Researcher Publishes Android Browser Exploit

UPDATE: A researcher at security firm Alert Logic has published code that could be used to compromise some versions of Google’s Android Operating System. The exploit, if properly adapted, could make Android phones vulnerable to remote attacks and compromises.

UPDATE: A researcher at security firm Alert Logic has published code that could be used to compromise some versions of Google’s Android Operating System. The exploit, if properly adapted, could make Android phones vulnerable to remote attacks and compromises.

Researcher MJ Keith published a Reverse Shell Exploit that affects mobile devices running Android’s 2.0 and 2.1 operating system on November 5. The shell code takes advantage of a known vulnerability affecting WebKit, a common component of Web browsers, including the one bundled with Android, that is used to render Web page content and manage Web browsing sessions. The hole could be triggered by visiting a malicious Web site, according to a description of the hole published by Mitre.

Keith presented his findings at the HouSecCon, a Houston area security conference on November 4. In his presentation, Keith demonstrated an attack using the vulnerability, as well as attacks on common mobile applications such as the Bump sharing application. 

The exploit was patched and will not work on the latest version of Android, 2.2, but was tested and shown to work on a variety of mobile platforms running earlier versions of Android, including the Motorola Droid. Heise Security tested the code against Android phones produced by HTC and were able to crash the the bundled browser on the device, but not obtain control over the phone, according to a report by H-Online.com.

The shell code, posted on exploit-db.com, is hard coded to work only against a single target and was designed as a proof of concept. The vulnerability in question has been known about for months, but its impact was believed to be limited to Apple’s Safari Web browser and applications such as Epiphany and Midori that run on the Ubuntu Linux operating system. Android, which uses the same WebKit component as those applications, was discovered to be vulnerable more recently.

The security of mobile devices, and in particular Android mobile devices, has become a concern. Google’s open source operating system is a boon for handset makers and application developers, who are free to develop their own flavors of Android to run on their devices and publish applications on the Android Marketplace with few of the restrictions Apple places on its own AppStore. But Android’s growing marketshare has caught the attention of both researchers and malware developers.

Most recently, security researchers found scores of high risk security holes in one version of Android, which runs on HTC’s Droid phones. Copies of the Fakeplayer Trojan horse program, which is designed to run on Android, have also been pushed in search engine optimized Web attacks – an approach more common to the world of Windows malware than mobile devices. (Those attacks, admittedly, are mostly limited to Russia.)

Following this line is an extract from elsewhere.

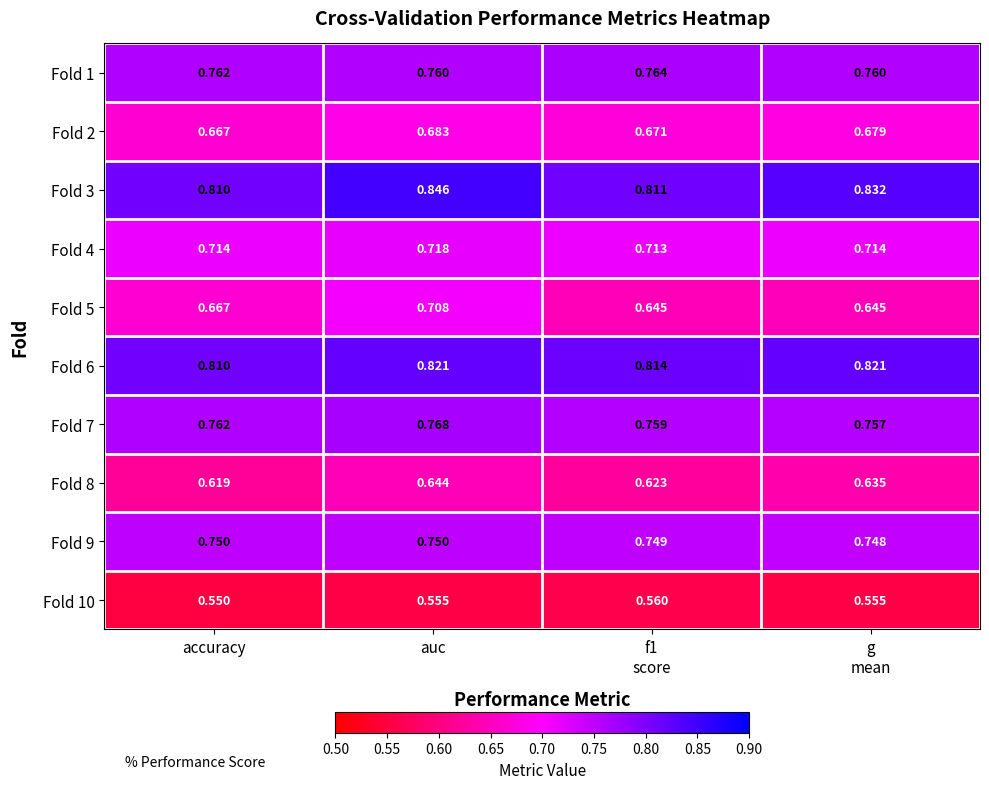

At which label does Fold 6 reach its minimum?

accuracy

The dozens of flavors of Android’s OS managed by different handset makers is beginning to become an obstacle to managing the security of the OS, also, as handset makers wait to modify Android updates to suit their own needs, delaying their dissemination.

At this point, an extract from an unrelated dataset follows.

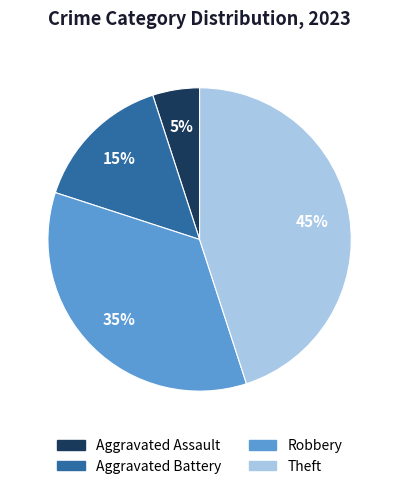

How many slices are in this pie chart?

4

Though the latest version of Android, 2.2, includes a fix for the vulnerability that Keith’s code exploits, only 36 percent of Android devices use 2.2, with the remainder running earlier versions, including 2.1, 1.6, or 1.5 – which either are or may be vulnerable.

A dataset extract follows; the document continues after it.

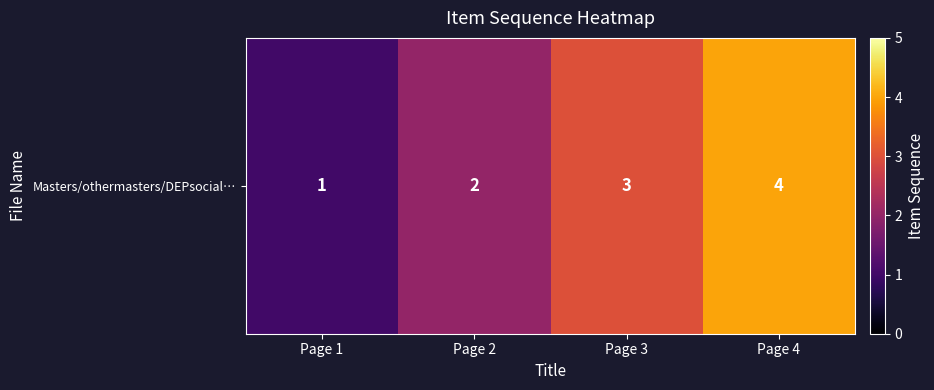

What is the difference between the values at Page 4 and Page 3?

1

In a blog post on Monday, Keith said the attack he wrote was merely a proof of concept, and just the tip of a very large iceberg of platform and application insecurity on mobile devices. His presentation included an analysis of the popular Bump sharing application, which can be used to easily transfer business contacts, photos and other data between two phones. Keith observed that the Bump application transfers that data in the clear, making it easy to intercept and read. Keith pointed out that the Bump Web site claims that exchanged data is secure during transfer, when it is not. Even more serious: it transmits the unique mobile equipment ID – or MEID- of the phone in the exchange: a serious breach of protocol that could allow a remote attacker to clone that device on a cell network. 

In an interview with Threatpost, Keith said he hadn’t made an effort to contact Bump about the insecure data transfer and MEID transmission problems. He said he was unsure where responsibility for patching the WebKit hole lies – with Google, with the carriers who own the infrastructure the phones will run on, or with the handset makers who are modifying Android for their devices.

The power of modern mobile devices and their reliance on common components that are also used by PCs provides fertile ground for hackers and cyber criminals, interested in the valuable data stored on mobile phones and similar devices. 

“Make no mistake, you are carrying a tiny Linux computer in your pocket,” he wrote. The fact that Android is vulnerable to these attacks is no secret to the hacking community, and this is often why the phones get rooted so quickly.”